Wednesday, December 13, 2017

[uzqwnwwk] Trauma as impact

Is the easiest way to make a lasting impact on the world to cause psychological trauma in someone else?  Not necessarily a good impact.

Damage to or alterations of inanimate objects can usually be cleaned up or rebuilt relatively quickly.  Killing a person (other than the trauma this might cause others) tends to induce others to quickly fill the roles of the deceased.

In contrast, traumatizing a person causes an effect that persists for the rest of their lives, often decades.  Humans are simply more long-lasting than inanimate objects, so marks on them last longer.

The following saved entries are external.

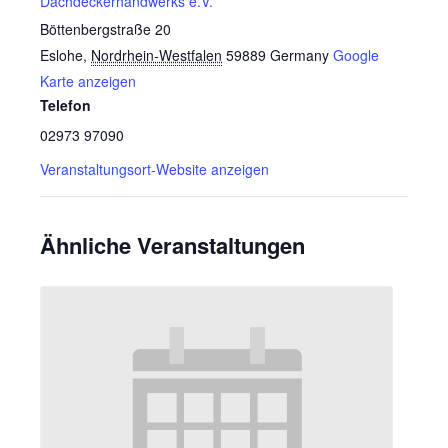
Dachdeckerhandwerks e.V.
Böttenbergstraße 20
Eslohe
,
Nordrhein-Westfalen
59889
Germany
Google
Karte anzeigen
Telefon
02973 97090
Veranstaltungsort-Website anzeigen
Ähnliche Veranstaltungen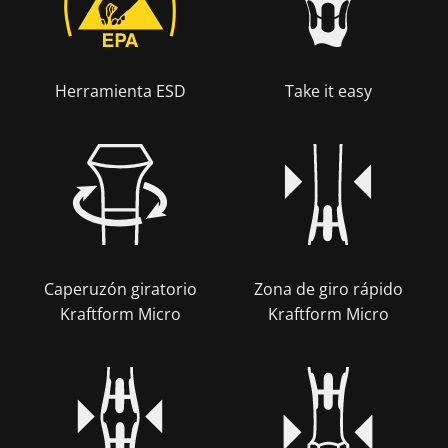
Herramienta ESD
Take it easy
Caperuzón giratorio
Zona de giro rápido
Kraftform Micro
Kraftform Micro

Is the desire to leave a lasting impact on the world the motivation for terrible acts causing trauma in others?  It might be rational.  One imagines a Willy Loman-type person frustrated that his or her life has amounted to nothing then acting out.

Worse yet, traumatizing a child maximizes the duration of impact, the amount of time of "the rest of their life".  Do parents, educators, and other caregivers cause trauma to children for this reason?

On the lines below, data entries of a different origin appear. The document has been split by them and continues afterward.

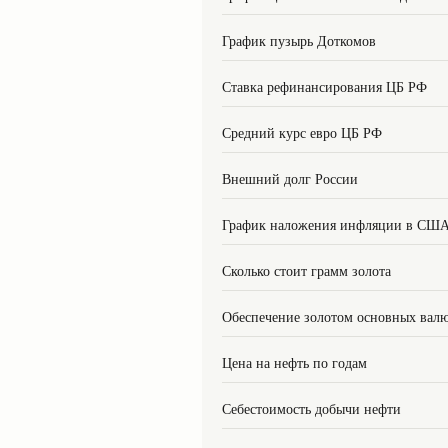
График пузырь Доткомов
Ставка рефинансирования ЦБ РФ
Средний курс евро ЦБ РФ
Внешний долг России
График наложения инфляции в СШ
Сколько стоит грамм золота
Обеспечение золотом основных вал
Цена на нефть по годам
Себестоимость добычи нефти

Because trauma is so long-lasting, can it be exploited to use as a data storage medium?  The least horrifying way to do it would be to deliberately cause yourself to be traumatized, storing data useful to yourself in yourself.

Can the effect, the impact, be easily extended beyond one lifetime?  One would have to set up dominoes where trauma causes one person to change their behavior in a way that (later) traumatizes someone else younger.  This does not seem easy.  Maybe within an institution like religion it can be done.